Every entry in the listing below has to be given again exactly.
═════ Records provided
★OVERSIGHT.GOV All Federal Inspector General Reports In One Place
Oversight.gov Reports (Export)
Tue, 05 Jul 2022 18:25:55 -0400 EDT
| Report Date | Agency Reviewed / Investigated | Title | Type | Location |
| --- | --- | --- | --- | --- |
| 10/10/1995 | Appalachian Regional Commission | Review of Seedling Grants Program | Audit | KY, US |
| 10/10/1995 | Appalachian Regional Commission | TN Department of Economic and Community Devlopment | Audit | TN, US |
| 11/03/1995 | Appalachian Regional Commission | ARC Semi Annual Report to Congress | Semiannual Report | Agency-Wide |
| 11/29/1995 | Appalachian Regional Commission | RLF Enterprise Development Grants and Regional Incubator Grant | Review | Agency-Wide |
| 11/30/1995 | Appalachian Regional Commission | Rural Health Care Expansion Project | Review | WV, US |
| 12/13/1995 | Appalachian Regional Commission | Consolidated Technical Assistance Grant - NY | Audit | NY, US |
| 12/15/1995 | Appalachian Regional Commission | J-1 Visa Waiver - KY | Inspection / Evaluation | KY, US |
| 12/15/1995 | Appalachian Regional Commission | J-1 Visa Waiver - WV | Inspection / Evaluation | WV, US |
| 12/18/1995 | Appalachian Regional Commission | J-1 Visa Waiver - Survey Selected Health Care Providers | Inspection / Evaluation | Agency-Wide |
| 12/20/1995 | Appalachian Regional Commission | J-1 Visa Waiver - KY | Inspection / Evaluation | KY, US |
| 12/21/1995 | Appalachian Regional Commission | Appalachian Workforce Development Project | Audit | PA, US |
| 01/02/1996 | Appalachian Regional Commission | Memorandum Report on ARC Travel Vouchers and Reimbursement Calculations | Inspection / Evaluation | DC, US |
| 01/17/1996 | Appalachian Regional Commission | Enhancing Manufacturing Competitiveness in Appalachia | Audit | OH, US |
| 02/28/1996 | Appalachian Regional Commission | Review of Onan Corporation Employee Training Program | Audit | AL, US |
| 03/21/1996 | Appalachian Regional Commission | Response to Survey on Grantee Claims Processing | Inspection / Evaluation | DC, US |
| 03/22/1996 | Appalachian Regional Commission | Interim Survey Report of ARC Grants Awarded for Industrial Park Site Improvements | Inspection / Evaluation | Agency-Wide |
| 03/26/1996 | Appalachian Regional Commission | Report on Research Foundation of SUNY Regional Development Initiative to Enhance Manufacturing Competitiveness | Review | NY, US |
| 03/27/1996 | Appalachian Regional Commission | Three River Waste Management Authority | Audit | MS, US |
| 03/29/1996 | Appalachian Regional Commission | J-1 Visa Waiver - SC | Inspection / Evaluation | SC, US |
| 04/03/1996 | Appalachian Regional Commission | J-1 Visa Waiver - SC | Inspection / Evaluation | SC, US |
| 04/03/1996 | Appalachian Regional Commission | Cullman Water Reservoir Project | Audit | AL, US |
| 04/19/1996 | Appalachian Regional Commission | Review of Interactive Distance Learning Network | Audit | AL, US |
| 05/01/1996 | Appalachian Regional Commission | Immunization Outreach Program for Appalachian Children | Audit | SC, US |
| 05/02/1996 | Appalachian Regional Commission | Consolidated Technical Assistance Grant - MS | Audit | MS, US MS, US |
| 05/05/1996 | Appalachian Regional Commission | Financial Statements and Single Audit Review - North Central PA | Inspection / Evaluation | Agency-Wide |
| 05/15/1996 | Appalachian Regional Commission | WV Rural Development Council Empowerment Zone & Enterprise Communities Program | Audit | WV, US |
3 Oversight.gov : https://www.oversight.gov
══════════
Output for this task:
★OVERSIGHT.GOV All Federal Inspector General Reports In One Place
Oversight.gov Reports (Export)
Tue, 05 Jul 2022 18:25:55 -0400 EDT
| Report Date | Agency Reviewed / Investigated | Title | Type | Location |
| --- | --- | --- | --- | --- |
| 10/10/1995 | Appalachian Regional Commission | Review of Seedling Grants Program | Audit | KY, US |
| 10/10/1995 | Appalachian Regional Commission | TN Department of Economic and Community Devlopment | Audit | TN, US |
| 11/03/1995 | Appalachian Regional Commission | ARC Semi Annual Report to Congress | Semiannual Report | Agency-Wide |
| 11/29/1995 | Appalachian Regional Commission | RLF Enterprise Development Grants and Regional Incubator Grant | Review | Agency-Wide |
| 11/30/1995 | Appalachian Regional Commission | Rural Health Care Expansion Project | Review | WV, US |
| 12/13/1995 | Appalachian Regional Commission | Consolidated Technical Assistance Grant - NY | Audit | NY, US |
| 12/15/1995 | Appalachian Regional Commission | J-1 Visa Waiver - KY | Inspection / Evaluation | KY, US |
| 12/15/1995 | Appalachian Regional Commission | J-1 Visa Waiver - WV | Inspection / Evaluation | WV, US |
| 12/18/1995 | Appalachian Regional Commission | J-1 Visa Waiver - Survey Selected Health Care Providers | Inspection / Evaluation | Agency-Wide |
| 12/20/1995 | Appalachian Regional Commission | J-1 Visa Waiver - KY | Inspection / Evaluation | KY, US |
| 12/21/1995 | Appalachian Regional Commission | Appalachian Workforce Development Project | Audit | PA, US |
| 01/02/1996 | Appalachian Regional Commission | Memorandum Report on ARC Travel Vouchers and Reimbursement Calculations | Inspection / Evaluation | DC, US |
| 01/17/1996 | Appalachian Regional Commission | Enhancing Manufacturing Competitiveness in Appalachia | Audit | OH, US |
| 02/28/1996 | Appalachian Regional Commission | Review of Onan Corporation Employee Training Program | Audit | AL, US |
| 03/21/1996 | Appalachian Regional Commission | Response to Survey on Grantee Claims Processing | Inspection / Evaluation | DC, US |
| 03/22/1996 | Appalachian Regional Commission | Interim Survey Report of ARC Grants Awarded for Industrial Park Site Improvements | Inspection / Evaluation | Agency-Wide |
| 03/26/1996 | Appalachian Regional Commission | Report on Research Foundation of SUNY Regional Development Initiative to Enhance Manufacturing Competitiveness | Review | NY, US |
| 03/27/1996 | Appalachian Regional Commission | Three River Waste Management Authority | Audit | MS, US |
| 03/29/1996 | Appalachian Regional Commission | J-1 Visa Waiver - SC | Inspection / Evaluation | SC, US |
| 04/03/1996 | Appalachian Regional Commission | J-1 Visa Waiver - SC | Inspection / Evaluation | SC, US |
| 04/03/1996 | Appalachian Regional Commission | Cullman Water Reservoir Project | Audit | AL, US |
| 04/19/1996 | Appalachian Regional Commission | Review of Interactive Distance Learning Network | Audit | AL, US |
| 05/01/1996 | Appalachian Regional Commission | Immunization Outreach Program for Appalachian Children | Audit | SC, US |
| 05/02/1996 | Appalachian Regional Commission | Consolidated Technical Assistance Grant - MS | Audit | MS, US MS, US |
| 05/05/1996 | Appalachian Regional Commission | Financial Statements and Single Audit Review - North Central PA | Inspection / Evaluation | Agency-Wide |
| 05/15/1996 | Appalachian Regional Commission | WV Rural Development Council Empowerment Zone & Enterprise Communities Program | Audit | WV, US |
3 Oversight.gov : https://www.oversight.gov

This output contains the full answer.